Friday, October 24, 2008

Vulnerability: Naked and Unashamed

Yesterday in post clinical conference I decided to talk to the students about vulnerability. The discussion that followed only confirms that I do indeed have a QUALITY group of students. While I cannot do the conversation justice here in this entry I will try to touch on some of the highlights.
As humans created in the image of God, we have a desire to know and to be known. This takes vulnerability. Vulnerability can be frightening. However, it is in our vulnerability that we grow the most. It is also in vulnerability that the 'self' is overshadowed and the One who sustains us becomes more visible to others. Many times it is in our most vulnerable state that we can bare the most powerful witness.

2 Corinthians 12:9 But he said to me, "My grace is sufficient for you, for my power is made perfect in weakness." Therefore I will boast all the more gladly about my weaknesses, so that Christ's power may rest on me.

Another student discussed how the position of vulnerability should be respected. He also mentioned how we must see it as an honor to be the one who is present with another "when they're on the floor or in the bed."
"When it comes right down to vulnerability is what makes us as followers of Jesus different," replied another. "In other religions, it's all about appeasing an impersonal god. In Christianity, it's about giving yourself over to Him. It doesn't get any more vulnerable than that, it is in this that we have a personal relationship with the Saviour. Jesus even made Himself vulnerable here on earth, He died naked on a cross all for us!"
"When Adam and Eve where in the Garden of Eden the Bible says they were naked and unashamed. But the wanted "knowledge," so they disobeyed God and ate from the Tree of the Knowledge of Good and Evil. Suddenly they realized they were both naked and became ashamed. They hid and sewed together fig leaves to cover themselves. It think that today we have a deep longing to be 'naked and unashamed.' The only way we can do that is through Him."

Sunday, October 19, 2008

Adults Say the Darnedest Things...

There is a woman in the secured Alzheimer's unit who is convinced that another male patient is her husband. (Of course this is simply not the case.) At meal times she sits next to him, picks off his plate, and then tries to feed him.
One morning one of the nurses aids was helping the man get out bed and mentioned to him that his "girlfriend" was waiting outside the door. The man leaned over and whispered, "Can you tell me her name? I don't want to offend her!"

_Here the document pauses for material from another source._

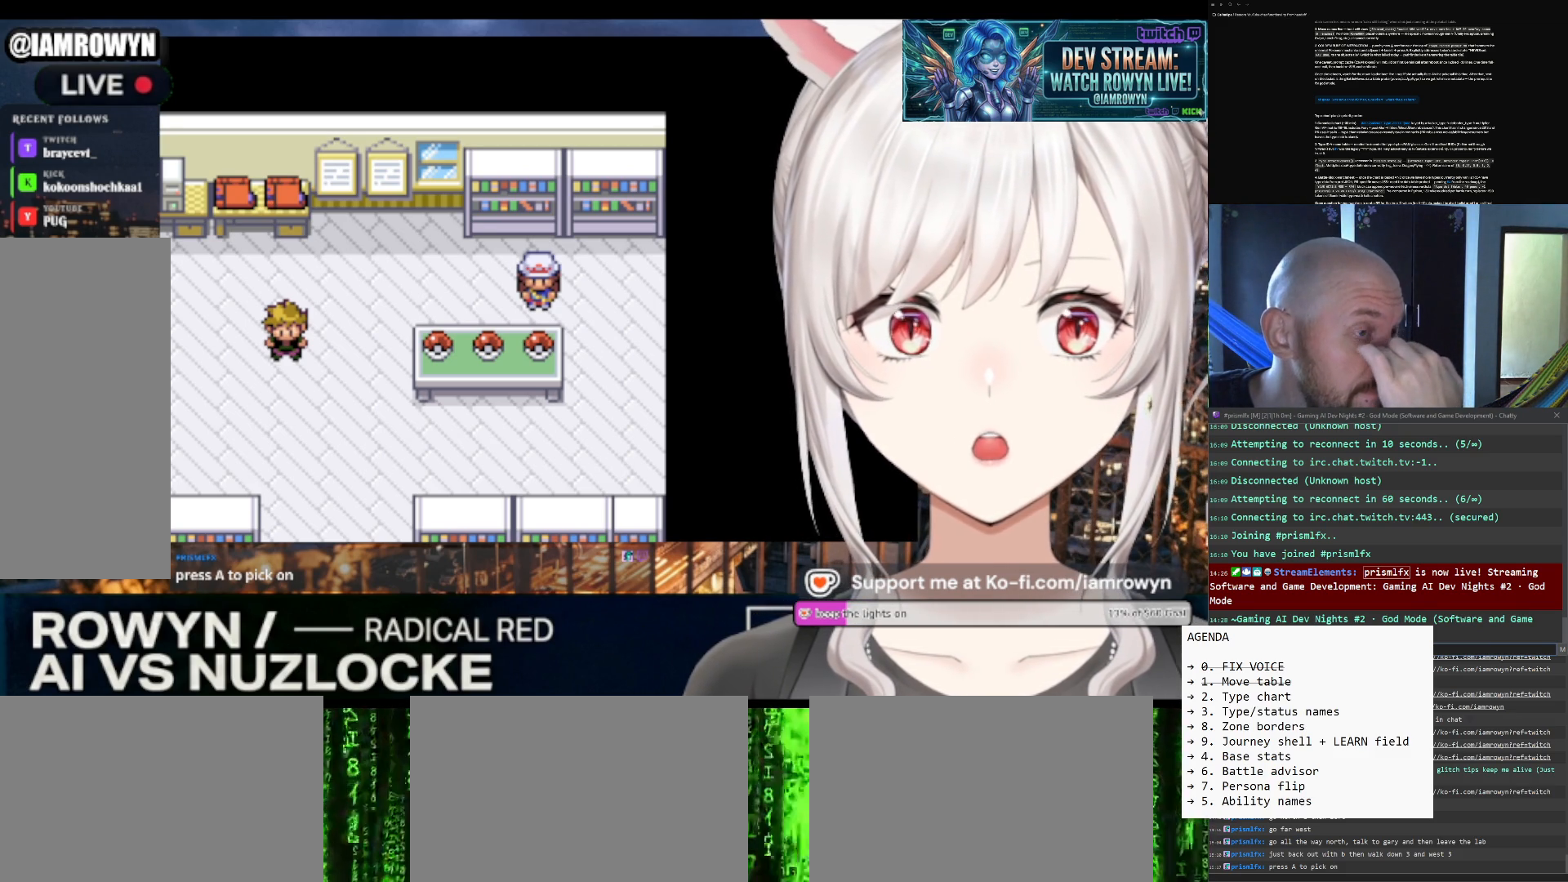
{"buttons": ["DPAD_DOWN"], "events": []}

Saturday, October 11, 2008

Nursing Home Soap Opera

We've survived another week of clinical, but not without some measure of drama. It's comical really... It seems that one of my male students has found a new "girlfriend" in the Alzheimer's unit. A little lady follows him about spouting out comments like "I'll have me a piece of that" and "Isn't he delicious!" This is also the same woman who takes a drink of water and says "There's something wrong with this, it's not spiked." My other male student rescued a dementia patient from out of the bushes where she had lost herself a few hours earlier.
Another one of the student's patients significantly improved after being placed on hospice and taken off of all of his medications. It seems he now talks, walks and eats all of his meals without help. He couldn't do any of these things before he put on hospice care.
One of my young ladies received highest compliments from for the administrator for getting her severely obese patient with anasarca and terrible venous stasis ulcers on her legs into a recliner. This woman had apparently been in her wheelchair almost constantly for several weeks. She even slept in wheelchair refusing to get into bed which of course made it hard to elevate her terribly swollen legs.
It turns out that another students patient had been a medical assistant in a doctor's office. She coached the student through taking her vital signs and testing her blood with great joy and excitement. Ironically it was the sweetest girl you could ever know that was the one who made her patient cry. However, the bout of crying was brought on by a "goodbye" at the end of the day. It's such a privilege to work with the next generation of nurses, the ones who aren't jaded and haven't developed bad habits yet. How refreshing!